Ms Tan said: "When Pan-Malayan customer service agents made queries as to whether the accused was a qualified medical practitioner, the accused stated that he was not a medical practitioner, but an authorised person listed in the clinic licence issued by the Ministry of Health."

She added that Chan's roles included ordering medicines for Healthlink Medical and conducting inventory checks for both clinics.

Some time in July 2018, Chan met a man known only as Mr Ho, who agreed to loan him $15,000.

In return for the loan, Chan had to place orders with Pan-Malayan Pharmaceuticals for the codeine cough preparations and sleeping tablets.

Mr Ho would then pay him between $400 and $500 per canister containing 3.8 litres of codeine cough preparations. Chan also agreed to provide him the Dormicum tablets for free.

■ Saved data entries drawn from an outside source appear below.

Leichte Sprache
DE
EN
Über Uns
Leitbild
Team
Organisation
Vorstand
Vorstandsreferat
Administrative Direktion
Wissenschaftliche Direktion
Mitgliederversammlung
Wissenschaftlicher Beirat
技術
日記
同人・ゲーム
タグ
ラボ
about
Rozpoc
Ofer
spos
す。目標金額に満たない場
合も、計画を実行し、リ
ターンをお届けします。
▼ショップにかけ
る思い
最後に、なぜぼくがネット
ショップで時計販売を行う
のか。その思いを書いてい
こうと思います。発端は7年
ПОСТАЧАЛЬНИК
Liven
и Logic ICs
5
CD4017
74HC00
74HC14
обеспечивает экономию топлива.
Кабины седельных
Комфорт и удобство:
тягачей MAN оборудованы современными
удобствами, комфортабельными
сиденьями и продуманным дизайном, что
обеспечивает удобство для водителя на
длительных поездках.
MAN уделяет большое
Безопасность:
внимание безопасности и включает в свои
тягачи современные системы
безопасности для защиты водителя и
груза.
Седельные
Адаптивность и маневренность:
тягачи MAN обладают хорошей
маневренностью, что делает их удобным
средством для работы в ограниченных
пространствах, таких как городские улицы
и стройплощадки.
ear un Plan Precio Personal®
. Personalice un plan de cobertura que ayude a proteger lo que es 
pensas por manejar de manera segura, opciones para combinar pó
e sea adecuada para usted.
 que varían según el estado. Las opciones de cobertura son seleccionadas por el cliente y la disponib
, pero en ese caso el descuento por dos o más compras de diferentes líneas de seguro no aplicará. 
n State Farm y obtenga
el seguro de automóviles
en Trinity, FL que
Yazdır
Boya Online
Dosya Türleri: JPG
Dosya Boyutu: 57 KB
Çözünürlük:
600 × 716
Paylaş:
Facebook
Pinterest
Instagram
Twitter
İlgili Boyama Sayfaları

Ms Tan said: "Mr Ho took the codeine cough preparations and sleeping tablets, supplied by the accused, and resold them to addicts in the vicinity of Yishun. The accused was aware of Mr Ho's activities.

"Despite being aware of the illegality of his conduct, the accused engaged in the arrangement with Mr Ho because he had loaned a sum of $15,000 from Mr Ho."

On Dec 23, 2019, HSA's enforcement branch found out from Pan-Malayan Pharmaceuticals that both clinics were placing frequent orders for unusually high amounts of the medications.

Chan's offences came to light after the HSA and the Ministry of Health conducted four joint inspections at the clinics the following year.

Court documents do not disclose if Mr Ho has been dealt with in court.